Postcards

I started collecting postcards when I was 14. My uncle died abruptly that year and I took a road trip with some relatives to visit his son several states away in Georgia. When we were getting ready to leave, my parents told me to send them a postcard. I spent an inordinate amount of time looking for (and not finding) postcards in every rest stop and 24 hour gas station between here and Savannah. I finally found some at a visitor’s center near Roanoke, VA. An obsession was born.

I have thousands of postcards now. I get a bunch anytime I travel anywhere, even if it’s somewhere I have been before. Even if I’m only passing through a state or country. Even if it’s just a layover. If I find out someone is going to a country I don’t have a postcard from, I am not shy about asking if they will grab me a few.

There was a long time when I was too sick to travel. I lost a lot of things in those years. Travel was one of the hardest. Planning trips had always been an escape for me, even if I were planning trips I knew I would never take. I would read guidebooks and research flights and destinations and places to stay. I would often take out my postcard collection and flip through them, a palpable connection to this piece of myself that had been removed by force.

My health stabilized in later years but there are still many places I will never see, places that are just too far flung to chance with my need for accessible medical care. I have tried hard to make peace with that. Some days are easier than others. It is still something I struggle with, a loss that remains raw even after so long.

In 2014, I flew to Seattle with my best friend to visit one of my other best friends. It was sort of a rematch. My previous trip to Seattle had suddenly turned into a clusterfuck when I suffered GI failure 3000 miles from home. So in 2014, I took myself and my PICC line and two pieces of luggage stuffed with meds and medical supplies to Seattle. And I made it there, and I made it through the trip, and I made it home. For the first time in a long time, I started to feel in control. Not really in control of my life or my body, but in control of something. Something I wanted badly, that was an essential part of me. The ability to travel.

In the year after Seattle, I honed my traveling with masto skills with some domestic trips. I went to Colorado, Florida, and California. In November 2015, after months of planning, I flew around the world and spent two weeks in Hong Kong and mainland China. It was exhausting and complicated and very stressful. But it was also amazing in a way that few things in my life have been. When I am having a super shitty day, I think back to the way I felt when I landed in Hong Kong. Or when I first saw the Great Wall of China rising before me as it emerged from an otherworldly fog. Or when I crossed the threshold into the Forbidden City. Just pure gratitude for being able to be there in that moment. And awe that I was able to figure out how to work around the incredible complexity of international travel with the need for daily IV meds, IV fluids, and ready access to emergency medical care.

I used to be adventurous in the more traditional sense. I wanted real adventure: hiking in the Himalayas, long boat rides down remote rivers, cliff diving, camping in Patagonia, watching the Northern Lights from a sleeping bag under the endless sky in Iceland. I will never be able to safely orchestrate many of these real adventures. But in a way, the disappointment of this is tempered by the fact that I have unwittingly uncovered a different type of adventure: learning how to game my body and my disease to let me take these bites out of the world.

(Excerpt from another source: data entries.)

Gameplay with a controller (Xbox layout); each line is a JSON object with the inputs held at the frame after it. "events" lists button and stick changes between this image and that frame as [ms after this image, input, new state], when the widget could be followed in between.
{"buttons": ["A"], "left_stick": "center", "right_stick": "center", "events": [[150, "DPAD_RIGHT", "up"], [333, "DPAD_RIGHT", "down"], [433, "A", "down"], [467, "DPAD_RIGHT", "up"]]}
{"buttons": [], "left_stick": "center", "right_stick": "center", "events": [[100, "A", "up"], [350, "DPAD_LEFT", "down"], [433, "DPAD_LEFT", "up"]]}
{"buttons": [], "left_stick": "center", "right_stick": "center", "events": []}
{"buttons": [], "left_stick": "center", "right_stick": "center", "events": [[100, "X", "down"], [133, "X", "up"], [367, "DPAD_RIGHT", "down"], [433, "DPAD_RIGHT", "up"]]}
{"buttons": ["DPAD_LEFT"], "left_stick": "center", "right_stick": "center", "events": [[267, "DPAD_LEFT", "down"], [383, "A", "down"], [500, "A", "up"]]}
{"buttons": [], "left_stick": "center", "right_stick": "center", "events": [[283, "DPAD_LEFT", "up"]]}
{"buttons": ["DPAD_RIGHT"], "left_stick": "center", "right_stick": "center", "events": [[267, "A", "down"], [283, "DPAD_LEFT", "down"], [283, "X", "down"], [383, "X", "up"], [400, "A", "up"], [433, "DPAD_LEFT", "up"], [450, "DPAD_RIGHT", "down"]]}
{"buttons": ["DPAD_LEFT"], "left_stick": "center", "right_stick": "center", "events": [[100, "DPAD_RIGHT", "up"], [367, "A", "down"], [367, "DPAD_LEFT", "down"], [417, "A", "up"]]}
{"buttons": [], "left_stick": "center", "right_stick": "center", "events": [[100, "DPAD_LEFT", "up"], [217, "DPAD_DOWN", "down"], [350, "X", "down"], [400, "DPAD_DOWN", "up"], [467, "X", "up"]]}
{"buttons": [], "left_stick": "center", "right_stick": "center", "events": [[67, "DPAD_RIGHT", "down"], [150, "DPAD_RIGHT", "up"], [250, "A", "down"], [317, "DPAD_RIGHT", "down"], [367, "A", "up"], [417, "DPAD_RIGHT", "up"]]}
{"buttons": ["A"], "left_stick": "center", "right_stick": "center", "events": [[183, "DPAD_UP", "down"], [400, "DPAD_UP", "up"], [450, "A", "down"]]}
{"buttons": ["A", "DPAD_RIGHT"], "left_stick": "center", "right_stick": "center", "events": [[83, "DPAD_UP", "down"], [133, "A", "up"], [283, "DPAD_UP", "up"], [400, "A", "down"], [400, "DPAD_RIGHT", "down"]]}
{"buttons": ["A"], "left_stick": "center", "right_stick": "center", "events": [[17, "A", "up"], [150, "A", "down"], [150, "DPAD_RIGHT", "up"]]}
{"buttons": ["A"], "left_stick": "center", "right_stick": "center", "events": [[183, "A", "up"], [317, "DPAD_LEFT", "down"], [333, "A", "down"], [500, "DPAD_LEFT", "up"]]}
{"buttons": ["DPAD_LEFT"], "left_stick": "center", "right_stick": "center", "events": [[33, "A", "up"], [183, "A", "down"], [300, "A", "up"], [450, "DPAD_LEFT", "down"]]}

This is my adventure. Figuring out how to fold my life up into complex origami shapes and walking along the edges, planting a foot in the space governed by my disease, the other in the space of exhilaration and dreams. I will never know the triumph of summiting Mt. Kilimanjaro. But so many people will never know the triumph of making it to another continent, of spending years to see a place you dreamt about, of eating and working and waking the morning after a day you thought would kill you.

I do not enjoy the experience of having mast cell disease. I like things about my life but this is real life and not a symbolism-ridden novel. If I could snap my fingers and find myself occupying a healthy body, I would do it in a heartbeat. Being sick amplifies everything but that means every good thing is amplified, too. Every time I am able to figure out how to experience something or go somewhere safely, it is such a victory. It is infinitely more satisfying than if I never had to worry about my health. And I think that’s worth something.

I’m flying to Mexico in a few days for the wedding of a family friend. I have never been to Mexico. I started preparing for this trip six weeks ago, started packing two weeks ago, and now it’s almost here. I am currently having an obnoxious episode of “normal people sick” (as distinguished from “masto sick” – I have a nasty cold). A few years ago, I would have been panicked that I wouldn’t recover in time to safely travel. But after all the work I have put into this trip, it just seems silly that something like a bad sore throat and wet chest cough could get in my way. It will be fine. My doctors have cleared me and I’m not concerned.

In three days, I will be in Mexico. In nine days, I will have seen Mayan ruins, swam in the Gulf, and warched my friends get married on the beach. And in ten days, I will be home. With postcards.